この一帯も、しみじみと素敵な風景が広がっている。ゆるゆると広がる雪原のどこを歩こうか迷ってしまう。
でも、こちらは、気を付けなければならない。ちいさな尾根と谷が入り組み、足の向くままに進んで行ったらえらい目に合う。
と認識していても、のびやかなうつくしい風景に気を取られ、進むべき尾根の隣の尾根を歩いていた。
膝まで潜り谷に降りての登り返しがしんどい。
標高1030m付近で一本の尾根の形になり、これで迷わない、と思うのと同時に、いよいよ下ってしまうのだな、
と少しさみしくなる。
・965では、純白の上谷山に目が吸い込まれていきそうになった。今日の上谷山もさぞかしうつくしいだろう。
家を出る前に思い描いていた周遊コースを思い出し、欲張りだった自分にちょっとおかしくなる。

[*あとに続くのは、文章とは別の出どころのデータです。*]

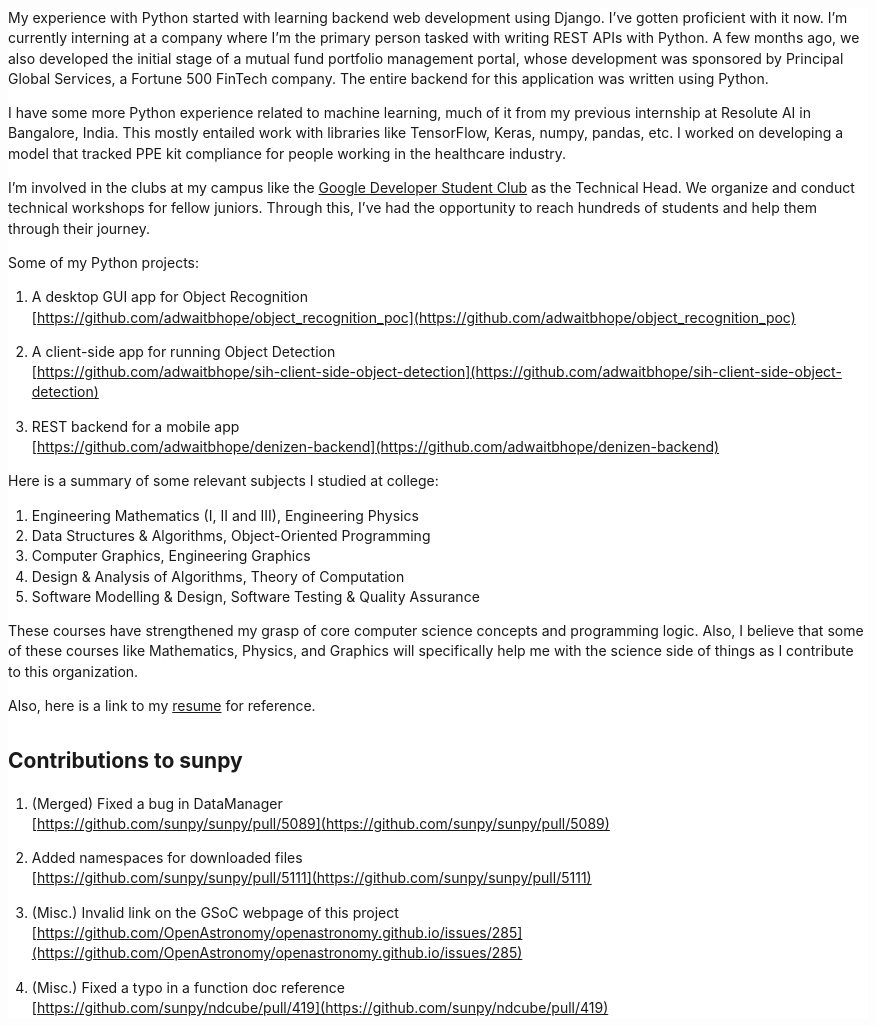 My experience with Python started with learning backend web development using Django. I’ve gotten proficient with it now. I’m currently interning at a company where I’m the primary person tasked with writing REST APIs with Python. A few months ago, we also developed the initial stage of a mutual fund portfolio management portal, whose development was sponsored by Principal Global Services, a Fortune 500 FinTech company. The entire backend for this application was written using Python.  

I have some more Python experience related to machine learning, much of it from my previous internship at Resolute AI in Bangalore, India. This mostly entailed work with libraries like TensorFlow, Keras, numpy, pandas, etc. I worked on developing a model that tracked PPE kit compliance for people working in the healthcare industry.  

I’m involved in the clubs at my campus like the [Google Developer Student Club](https://dsc.community.dev/pune-vidyarthi-grihas-college-of-engineering-and-technology-pune/) as the Technical Head. We organize and conduct technical workshops for fellow juniors. Through this, I’ve had the opportunity to reach hundreds of students and help them through their journey.  

Some of my Python projects:  
1. A desktop GUI app for Object Recognition  
[https://github.com/adwaitbhope/object_recognition_poc](https://github.com/adwaitbhope/object_recognition_poc)  

2. A client-side app for running Object Detection  
[https://github.com/adwaitbhope/sih-client-side-object-detection](https://github.com/adwaitbhope/sih-client-side-object-detection)  

3. REST backend for a mobile app  
[https://github.com/adwaitbhope/denizen-backend](https://github.com/adwaitbhope/denizen-backend)  

Here is a summary of some relevant subjects I studied at college:  
1. Engineering Mathematics (I, II and III), Engineering Physics  
2. Data Structures & Algorithms, Object-Oriented Programming  
3. Computer Graphics, Engineering Graphics  
4. Design & Analysis of Algorithms, Theory of Computation  
5. Software Modelling & Design, Software Testing & Quality Assurance  

These courses have strengthened my grasp of core computer science concepts and programming logic. Also, I believe that some of these courses like Mathematics, Physics, and Graphics will specifically help me with the science side of things as I contribute to this organization.  

Also, here is a link to my [resume](https://drive.google.com/file/d/1iiVsDDRansZqcWlrrfbqGImdOeW3-JNF/view?usp=sharing) for reference.  

## Contributions to sunpy

1. (Merged) Fixed a bug in DataManager  
[https://github.com/sunpy/sunpy/pull/5089](https://github.com/sunpy/sunpy/pull/5089)  

2. Added namespaces for downloaded files  
[https://github.com/sunpy/sunpy/pull/5111](https://github.com/sunpy/sunpy/pull/5111)  

3. (Misc.) Invalid link on the GSoC webpage of this project  
[https://github.com/OpenAstronomy/openastronomy.github.io/issues/285](https://github.com/OpenAstronomy/openastronomy.github.io/issues/285)  

4. (Misc.) Fixed a typo in a function doc reference  
[https://github.com/sunpy/ndcube/pull/419](https://github.com/sunpy/ndcube/pull/419)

雪山は、その時々、姿も、雪質も異なる。どんな状態かは来てみないと分からない。
昨日は、すうっと歩けても、今日は、とんでもない、ということも珍しくはない。
この先の鞍部から、1010mまでの70mの登り返しが、疲れた足にはこたえる。
14時45分、尾根の分岐に到着。もちろん西には進まず北を向く。
8年前、わぁ、とこころ躍らせ、駆け下りて行った素晴らしいブナの森は、ズボズボの雪で、足を上げるのにひと苦労。
森の物語を語るようなおおきなブナを見上げながら、ゆっくりと下っていく。
・542手前の鞍部で林道へと降りていく。行きにここから下るのが一番楽かな、と確認済みだ。
でも実際は、踏み抜きの繰り返しで思うように進めない。林道に出た時には、手袋も靴もずぶ濡れになっていた。
はぁ、と息をつき雪道を見ると、そこには白いラインが引かれていた。スノーモービルの轍だった。
帰りは、より雪が緩み行きよりもしんどいな、と思っていたので有難かった。
轍を辿りながら、1時間ちょっとで駐車地まで戻ることが出来た。
朝、駐車地に積もっていた雪は、きれいさっぱりと融けていた。まわりの山肌もぽつぽつと茶色い地面が出ている。
わたしが旅した白藍色の世界は夢だったのか。ぼんやり黒々とした木が立ち並ぶ山の上に広がる黄みを帯びた空を見上げていると、
ふつふつと思いが湧き上がり頬が熱くなる。胸に仕舞った三国岳の女神さまの息吹が熱を持つ。
そして、あぁ、そうだったのだ、とあらためて感じ入る。
初めて訪れた時から8歳、次に訪れた時から5歳の年を取り、それだけ体力は落ちてしまったけれど、
その間いろいろ学び失敗もしてきたわたしが、ひとりでふぅふぅ言いながら雪を踏み固め歩いている姿を、
女神さまはご覧になり、山頂に立つまで、あの煌く霧氷を残してくださったのだと。